= Excerpted data =
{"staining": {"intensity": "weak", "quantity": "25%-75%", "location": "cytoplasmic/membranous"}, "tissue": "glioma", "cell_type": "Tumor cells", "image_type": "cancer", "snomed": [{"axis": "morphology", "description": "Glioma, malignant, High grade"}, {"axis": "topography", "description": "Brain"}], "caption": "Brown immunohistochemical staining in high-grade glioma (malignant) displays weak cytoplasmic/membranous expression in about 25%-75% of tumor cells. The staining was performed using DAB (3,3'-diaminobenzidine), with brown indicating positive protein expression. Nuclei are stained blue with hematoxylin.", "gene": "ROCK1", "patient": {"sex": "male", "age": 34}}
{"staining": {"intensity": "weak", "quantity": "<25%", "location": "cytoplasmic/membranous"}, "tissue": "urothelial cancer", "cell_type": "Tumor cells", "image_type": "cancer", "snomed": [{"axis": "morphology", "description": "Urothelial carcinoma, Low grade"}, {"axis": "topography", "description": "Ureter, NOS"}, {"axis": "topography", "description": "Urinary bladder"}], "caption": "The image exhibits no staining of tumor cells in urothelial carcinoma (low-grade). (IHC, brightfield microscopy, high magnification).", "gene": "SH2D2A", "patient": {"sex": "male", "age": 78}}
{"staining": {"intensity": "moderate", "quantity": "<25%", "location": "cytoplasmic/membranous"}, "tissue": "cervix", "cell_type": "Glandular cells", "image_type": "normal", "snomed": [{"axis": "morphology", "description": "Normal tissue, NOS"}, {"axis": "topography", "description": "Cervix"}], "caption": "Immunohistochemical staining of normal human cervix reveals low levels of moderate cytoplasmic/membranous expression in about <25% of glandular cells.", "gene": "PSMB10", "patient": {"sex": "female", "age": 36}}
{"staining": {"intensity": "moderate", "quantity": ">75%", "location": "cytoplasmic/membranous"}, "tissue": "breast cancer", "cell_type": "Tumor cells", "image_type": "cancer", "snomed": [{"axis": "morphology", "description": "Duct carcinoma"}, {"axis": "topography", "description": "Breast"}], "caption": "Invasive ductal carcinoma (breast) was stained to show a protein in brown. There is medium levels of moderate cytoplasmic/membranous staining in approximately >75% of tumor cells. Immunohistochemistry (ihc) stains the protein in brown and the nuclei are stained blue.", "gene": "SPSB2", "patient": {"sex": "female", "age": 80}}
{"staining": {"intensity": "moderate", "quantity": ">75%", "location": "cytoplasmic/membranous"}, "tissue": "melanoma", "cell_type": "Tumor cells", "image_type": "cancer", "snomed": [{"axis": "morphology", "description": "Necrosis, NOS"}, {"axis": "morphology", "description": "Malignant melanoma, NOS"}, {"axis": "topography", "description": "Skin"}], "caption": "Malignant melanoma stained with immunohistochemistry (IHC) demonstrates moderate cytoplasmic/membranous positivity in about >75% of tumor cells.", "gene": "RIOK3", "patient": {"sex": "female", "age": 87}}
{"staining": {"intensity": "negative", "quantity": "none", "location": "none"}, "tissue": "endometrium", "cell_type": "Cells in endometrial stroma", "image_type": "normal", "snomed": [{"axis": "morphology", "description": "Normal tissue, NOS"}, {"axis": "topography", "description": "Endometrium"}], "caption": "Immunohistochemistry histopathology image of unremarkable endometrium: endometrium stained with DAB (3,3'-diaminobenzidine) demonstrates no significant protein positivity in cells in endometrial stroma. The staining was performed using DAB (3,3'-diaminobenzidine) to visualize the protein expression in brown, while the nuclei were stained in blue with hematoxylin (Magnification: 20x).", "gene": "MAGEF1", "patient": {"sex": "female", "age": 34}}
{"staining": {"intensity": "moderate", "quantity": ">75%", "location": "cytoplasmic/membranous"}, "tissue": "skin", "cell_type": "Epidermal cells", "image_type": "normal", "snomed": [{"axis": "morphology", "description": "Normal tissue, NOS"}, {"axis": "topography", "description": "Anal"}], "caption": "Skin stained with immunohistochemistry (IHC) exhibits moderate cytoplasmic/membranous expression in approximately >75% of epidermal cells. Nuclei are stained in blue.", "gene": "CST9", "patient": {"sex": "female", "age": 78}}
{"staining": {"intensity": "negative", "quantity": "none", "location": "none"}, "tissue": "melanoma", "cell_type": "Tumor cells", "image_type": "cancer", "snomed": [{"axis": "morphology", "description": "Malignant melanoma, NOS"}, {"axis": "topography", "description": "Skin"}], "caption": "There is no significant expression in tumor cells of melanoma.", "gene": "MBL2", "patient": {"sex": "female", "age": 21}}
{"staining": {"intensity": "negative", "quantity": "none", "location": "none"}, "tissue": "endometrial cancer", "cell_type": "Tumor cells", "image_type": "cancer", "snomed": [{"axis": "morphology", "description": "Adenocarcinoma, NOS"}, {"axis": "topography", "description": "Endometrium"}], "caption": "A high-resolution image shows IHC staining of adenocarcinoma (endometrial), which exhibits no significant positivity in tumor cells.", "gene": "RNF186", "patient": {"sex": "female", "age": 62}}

= Aim of the exercise =
The whole listing above is to be output exactly.

= Result of this task =
{"staining": {"intensity": "weak", "quantity": "25%-75%", "location": "cytoplasmic/membranous"}, "tissue": "glioma", "cell_type": "Tumor cells", "image_type": "cancer", "snomed": [{"axis": "morphology", "description": "Glioma, malignant, High grade"}, {"axis": "topography", "description": "Brain"}], "caption": "Brown immunohistochemical staining in high-grade glioma (malignant) displays weak cytoplasmic/membranous expression in about 25%-75% of tumor cells. The staining was performed using DAB (3,3'-diaminobenzidine), with brown indicating positive protein expression. Nuclei are stained blue with hematoxylin.", "gene": "ROCK1", "patient": {"sex": "male", "age": 34}}
{"staining": {"intensity": "weak", "quantity": "<25%", "location": "cytoplasmic/membranous"}, "tissue": "urothelial cancer", "cell_type": "Tumor cells", "image_type": "cancer", "snomed": [{"axis": "morphology", "description": "Urothelial carcinoma, Low grade"}, {"axis": "topography", "description": "Ureter, NOS"}, {"axis": "topography", "description": "Urinary bladder"}], "caption": "The image exhibits no staining of tumor cells in urothelial carcinoma (low-grade). (IHC, brightfield microscopy, high magnification).", "gene": "SH2D2A", "patient": {"sex": "male", "age": 78}}
{"staining": {"intensity": "moderate", "quantity": "<25%", "location": "cytoplasmic/membranous"}, "tissue": "cervix", "cell_type": "Glandular cells", "image_type": "normal", "snomed": [{"axis": "morphology", "description": "Normal tissue, NOS"}, {"axis": "topography", "description": "Cervix"}], "caption": "Immunohistochemical staining of normal human cervix reveals low levels of moderate cytoplasmic/membranous expression in about <25% of glandular cells.", "gene": "PSMB10", "patient": {"sex": "female", "age": 36}}
{"staining": {"intensity": "moderate", "quantity": ">75%", "location": "cytoplasmic/membranous"}, "tissue": "breast cancer", "cell_type": "Tumor cells", "image_type": "cancer", "snomed": [{"axis": "morphology", "description": "Duct carcinoma"}, {"axis": "topography", "description": "Breast"}], "caption": "Invasive ductal carcinoma (breast) was stained to show a protein in brown. There is medium levels of moderate cytoplasmic/membranous staining in approximately >75% of tumor cells. Immunohistochemistry (ihc) stains the protein in brown and the nuclei are stained blue.", "gene": "SPSB2", "patient": {"sex": "female", "age": 80}}
{"staining": {"intensity": "moderate", "quantity": ">75%", "location": "cytoplasmic/membranous"}, "tissue": "melanoma", "cell_type": "Tumor cells", "image_type": "cancer", "snomed": [{"axis": "morphology", "description": "Necrosis, NOS"}, {"axis": "morphology", "description": "Malignant melanoma, NOS"}, {"axis": "topography", "description": "Skin"}], "caption": "Malignant melanoma stained with immunohistochemistry (IHC) demonstrates moderate cytoplasmic/membranous positivity in about >75% of tumor cells.", "gene": "RIOK3", "patient": {"sex": "female", "age": 87}}
{"staining": {"intensity": "negative", "quantity": "none", "location": "none"}, "tissue": "endometrium", "cell_type": "Cells in endometrial stroma", "image_type": "normal", "snomed": [{"axis": "morphology", "description": "Normal tissue, NOS"}, {"axis": "topography", "description": "Endometrium"}], "caption": "Immunohistochemistry histopathology image of unremarkable endometrium: endometrium stained with DAB (3,3'-diaminobenzidine) demonstrates no significant protein positivity in cells in endometrial stroma. The staining was performed using DAB (3,3'-diaminobenzidine) to visualize the protein expression in brown, while the nuclei were stained in blue with hematoxylin (Magnification: 20x).", "gene": "MAGEF1", "patient": {"sex": "female", "age": 34}}
{"staining": {"intensity": "moderate", "quantity": ">75%", "location": "cytoplasmic/membranous"}, "tissue": "skin", "cell_type": "Epidermal cells", "image_type": "normal", "snomed": [{"axis": "morphology", "description": "Normal tissue, NOS"}, {"axis": "topography", "description": "Anal"}], "caption": "Skin stained with immunohistochemistry (IHC) exhibits moderate cytoplasmic/membranous expression in approximately >75% of epidermal cells. Nuclei are stained in blue.", "gene": "CST9", "patient": {"sex": "female", "age": 78}}
{"staining": {"intensity": "negative", "quantity": "none", "location": "none"}, "tissue": "melanoma", "cell_type": "Tumor cells", "image_type": "cancer", "snomed": [{"axis": "morphology", "description": "Malignant melanoma, NOS"}, {"axis": "topography", "description": "Skin"}], "caption": "There is no significant expression in tumor cells of melanoma.", "gene": "MBL2", "patient": {"sex": "female", "age": 21}}
{"staining": {"intensity": "negative", "quantity": "none", "location": "none"}, "tissue": "endometrial cancer", "cell_type": "Tumor cells", "image_type": "cancer", "snomed": [{"axis": "morphology", "description": "Adenocarcinoma, NOS"}, {"axis": "topography", "description": "Endometrium"}], "caption": "A high-resolution image shows IHC staining of adenocarcinoma (endometrial), which exhibits no significant positivity in tumor cells.", "gene": "RNF186", "patient": {"sex": "female", "age": 62}}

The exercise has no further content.